Ray cupped his hands in the cold water and drank, hoping it would stop the complaints growing in his stomach. He would be out before dark, he assured himself. Maybe he’d find a farm with a warm meal and comfortable bed. Even sleeping in the straw of a stable would be fine.
Emboldened to get out of the woods, Ray stood and checked the lodestone. It was still pulling in the same direction, so he continued. But as night fell and he was still in the vast forest, Ray curled up at the roots of a big black locust tree, hungry, footsore, and more than a little frightened. Eventually he slept.
Things went no better the following day. He was alone, in a place both alien and potentially dangerous. Late in the afternoon, Ray found some berries and, painfully hungry, he ate them. Fifteen minutes later, he got sick. No more berries, he decided.
He slept that night in an abandoned logging camp. The walls of the lean-to shelters were riddled with bullet holes.He hoped as he searched the jumble of buildings that he wouldn’t find a dead body. He didn’t. But he did find a couple of water skins and a moth-eaten blanket. All the food had long since rotted into black puddles in boxes.
He filled the water skins the following morning in a stream. He had never been this hungry in his life—even at the worst moments when he and Sally were living on the streets.
After about half an hour of walking, a buzzing of bees brought his attention to a hollow log partway up a rise in the forest. Bees, he thought. That meant honey! Faint with hunger, Ray decided a few bee stings might be worth it. After shooing away the hovering bees with his cap, Ray crouched on his blanket to dig out the honeycomb.
Reaching up to his shoulder into the log, he touched something soft, instead of a sticky honeycomb. Working it close enough to grab, he pulled out a yellow hat. The color was striking against the dark greens and grays of the forest, but what surprised Ray most was not the color itself but the reason for it: the hat was formed completely of dandelions, as fresh and bright as if they were growing on a spring lawn.
Ray turned the hat over in his hands, thinking how strange it was to find a hat in a log—especially a hat made of flowers. Ray wondered if fatigue and hunger were driving him to hallucinations. Then he heard a faint voice over the rise.
Ducking behind the log, Ray’s first thought was of menwith guns who had shot up the logging camp. What if they were bandits and he had stumbled onto their camp? Was it too much to hope that they would feed him?

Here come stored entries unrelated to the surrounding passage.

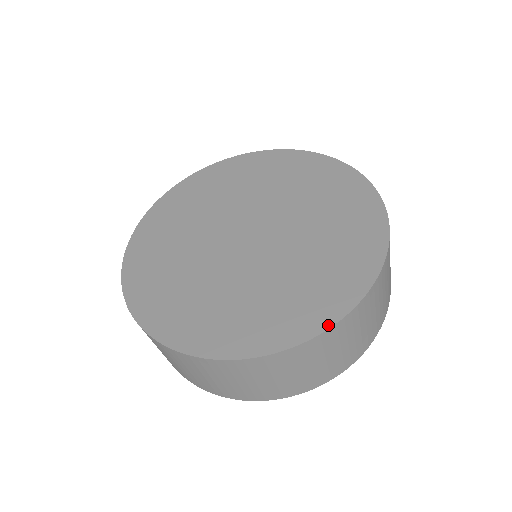
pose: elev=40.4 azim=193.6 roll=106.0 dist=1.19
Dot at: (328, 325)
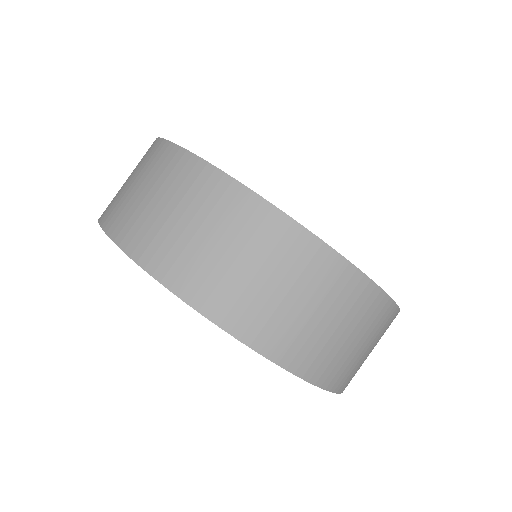
Dot at: occluded
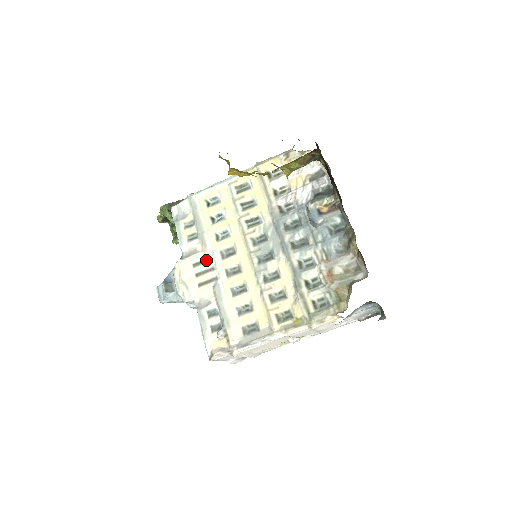
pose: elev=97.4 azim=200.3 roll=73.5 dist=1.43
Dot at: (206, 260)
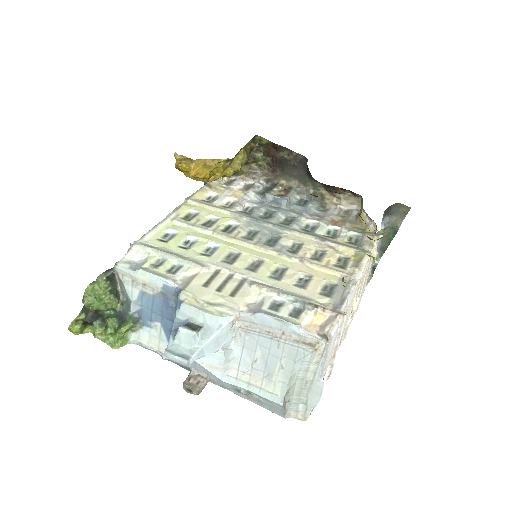
Dot at: (214, 275)
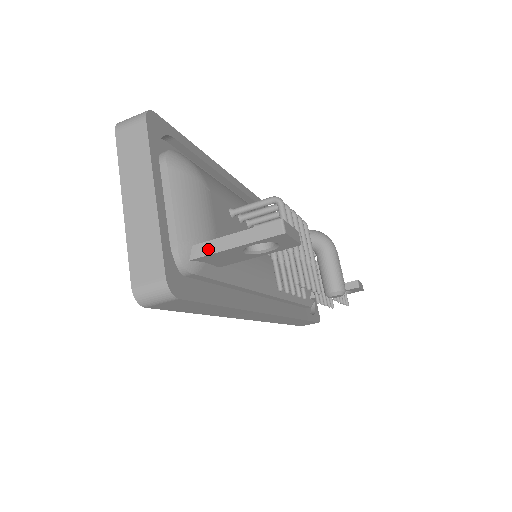
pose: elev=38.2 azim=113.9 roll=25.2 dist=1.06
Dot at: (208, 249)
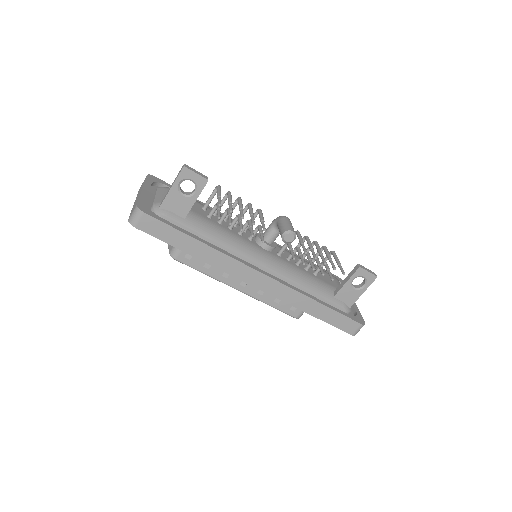
Dot at: (164, 198)
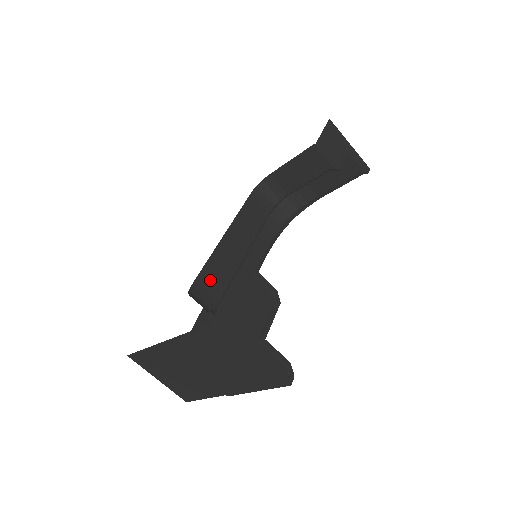
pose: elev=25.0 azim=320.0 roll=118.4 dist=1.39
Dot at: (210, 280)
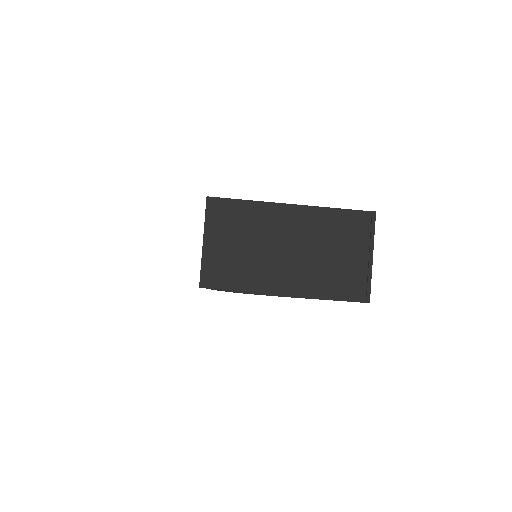
Dot at: occluded
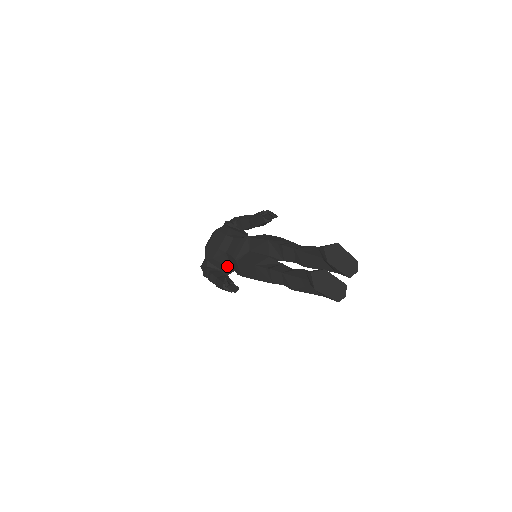
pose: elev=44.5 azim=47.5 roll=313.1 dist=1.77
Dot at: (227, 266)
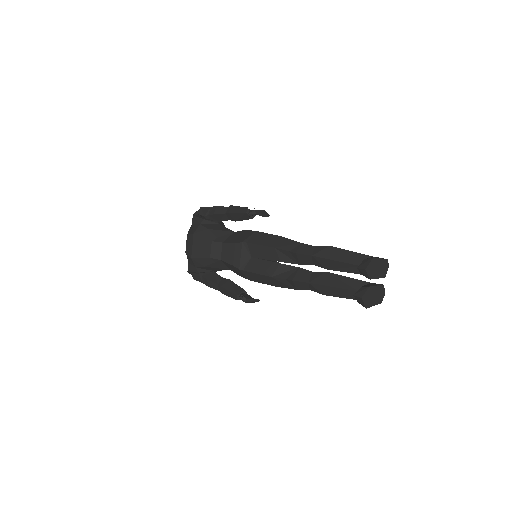
Dot at: (223, 269)
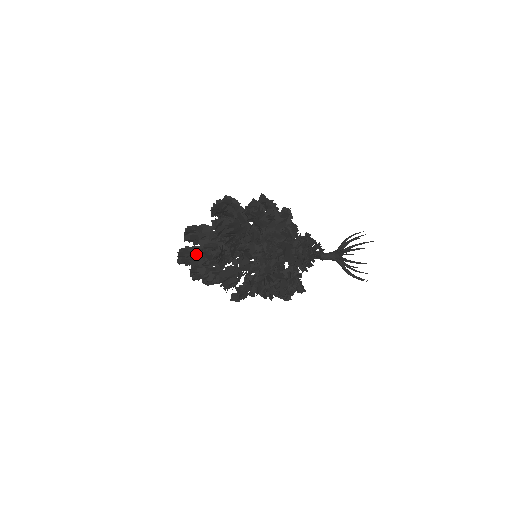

Ray crept to the top of the hill and found himself on a rim overlooking a wide depression in the ground that was encircled by close-growing trees. At the bottom, a small man was sitting alone at the roots of a single massive oak.

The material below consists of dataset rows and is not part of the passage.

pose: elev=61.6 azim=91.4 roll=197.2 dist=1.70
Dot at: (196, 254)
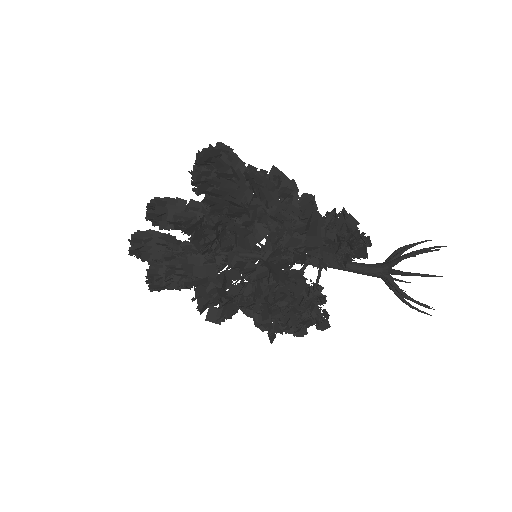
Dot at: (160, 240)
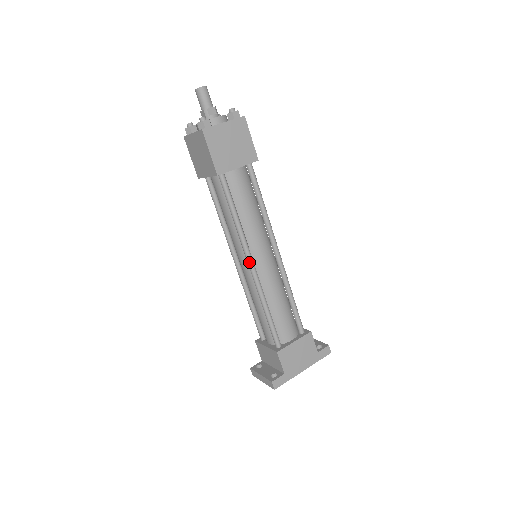
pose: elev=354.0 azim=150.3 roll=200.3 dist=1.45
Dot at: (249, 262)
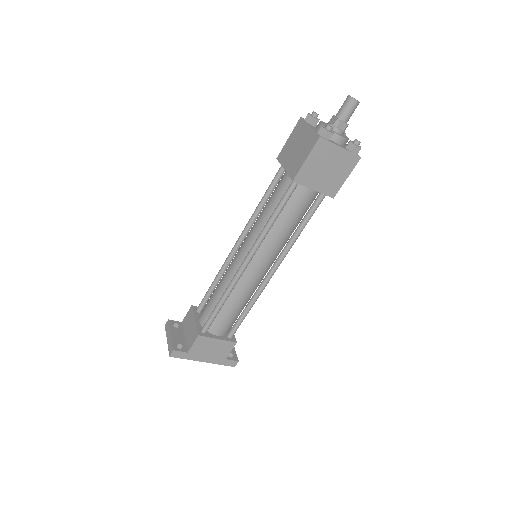
Dot at: (246, 259)
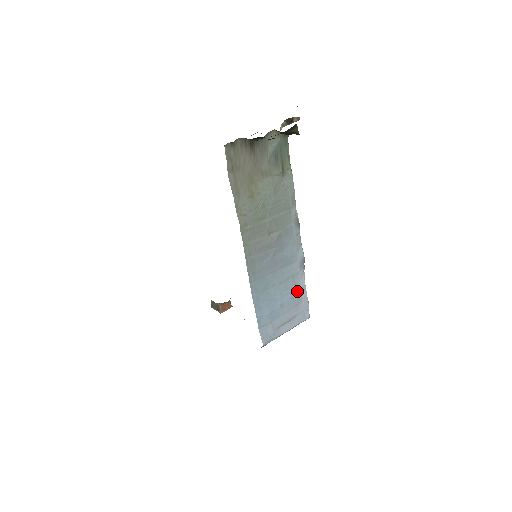
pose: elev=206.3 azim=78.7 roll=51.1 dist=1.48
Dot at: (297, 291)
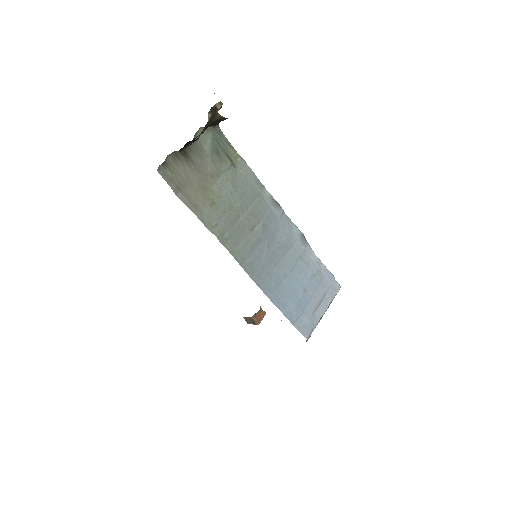
Dot at: (313, 269)
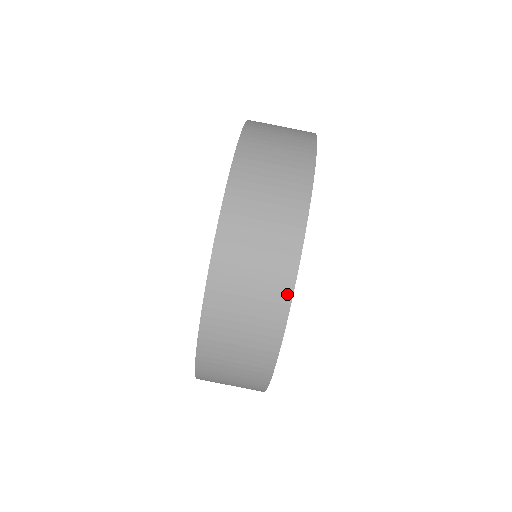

The man had a jagged explosion of golden-yellow hair and was whining and whispering to himself piteously. The man’s clothes were tattered and patched in a hundred places with a different square of fabric for every hole. On his ankle he wore a leather fetter with an iron lock, the chain curling around to the oak at his back.
As Ray leaned forward to get a better look, the root under his hands gave way with a crack, sending him splayed forward on his belly partway down the slope. The wild man looked up with surprise. Ray snatched the dandelion hat from where it had fallen and scrambled back up to hide again behind the tree.
“Is that my hat?” the wild man called in a peculiar high-pitched voice.
Ray’s heart thumped in his throat as he tried to decide whether to speak to the man or simply run away.
“Where did you find it?” the man called again, waiting a few silent moments for an answer. “What you hiding for? En’t going to hurt you.” Ray heard him rattle the chain. “Here I’m tied to the tree and can’t get away. Can you help me?”
Ray called from around the tree. “Have you got any food?”